Pitt sat back and stared down as if seeing something beneath the surface of the conference table. "He couldn't. Not unless he had inside help from the Justice Department and other agencies of the federal government."
Wilbur Hill of the CIA spoke for the first time. He was a blond man with a mustache, the pale blue eyes set widely apart, as if he could observe movements off to his sides. "I'll likely get into trouble for saying this, but we have strong suspicions that Qin Shang's influence reaches into the White House."
"As we speak," said Davis, "a congressional committee and Justice Department prosecutors are looking into tens of millions of dollars in fraudulent contributions by the People's Republic of China that were funneled into the President's future election campaign through Qin Shang."
"When we met with the President," said Sandecker, "he spoke as if the Chinese were the greatest scourge on the country since the Civil War.

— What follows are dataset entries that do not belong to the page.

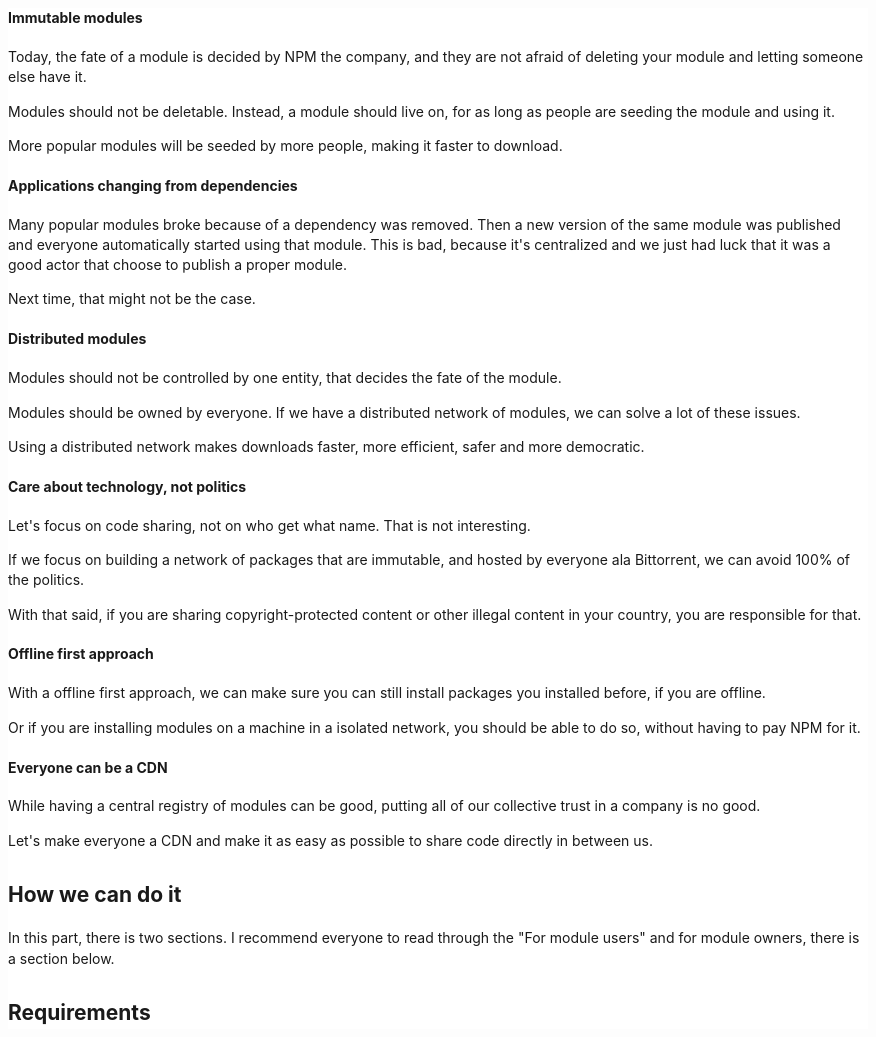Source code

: #### Immutable modules

Today, the fate of a module is decided by NPM the company, and they are not afraid of deleting your module and letting someone else have it.

Modules should not be deletable. Instead, a module should live on, for as long as people are seeding the module and using it.

More popular modules will be seeded by more people, making it faster to download.

#### Applications changing from dependencies

Many popular modules broke because of a dependency was removed. Then a new version of the same module was published and everyone automatically started using that module. This is bad, because it's centralized and we just had luck that it was a good actor that choose to publish a proper module.

Next time, that might not be the case.

#### Distributed modules

Modules should not be controlled by one entity, that decides the fate of the module.

Modules should be owned by everyone. If we have a distributed network of modules, we can solve a lot of these issues.

Using a distributed network makes downloads faster, more efficient, safer and more democratic.

#### Care about technology, not politics

Let's focus on code sharing, not on who get what name. That is not interesting.

If we focus on building a network of packages that are immutable, and hosted by everyone ala Bittorrent, we can avoid 100% of the politics.

With that said, if you are sharing copyright-protected content or other illegal content in your country, you are responsible for that.

#### Offline first approach

With a offline first approach, we can make sure you can still install packages you installed before, if you are offline.

Or if you are installing modules on a machine in a isolated network, you should be able to do so, without having to pay NPM for it.

#### Everyone can be a CDN

While having a central registry of modules can be good, putting all of our collective trust in a company is no good.

Let's make everyone a CDN and make it as easy as possible to share code directly in between us.

## How we can do it

In this part, there is two sections. I recommend everyone to read through the "For module users" and for module owners, there is a section below.

## Requirements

Now you tell me his fingers are in Qin Shang's wallet."
"There is simply no underestimating the morals of a politician," Giordino said with a sardonic twist of his lips.
"Be that as it may," Monroe said gravely, "
olitical ethics are not the job of INS. Our primary concern at the moment is with the huge numbers of illegal Chinese aliens that are being smuggled into the country by Qin Shang Maritime Limited before being killed or enslaved by criminal syndicates."
"Commissioner Monroe is quite correct," said Harper. "The duty of INS is to plug the flow, not prosecute murders."
"I can't speak for Mr. Hill and the CIA," said Davis, "but the Bureau has been heavily involved with investigating Qin Shang's domestic crimes against the American people for three years."
"Our inquiries, on the other hand, are focused more on his overseas operations," offered CIA's Hill.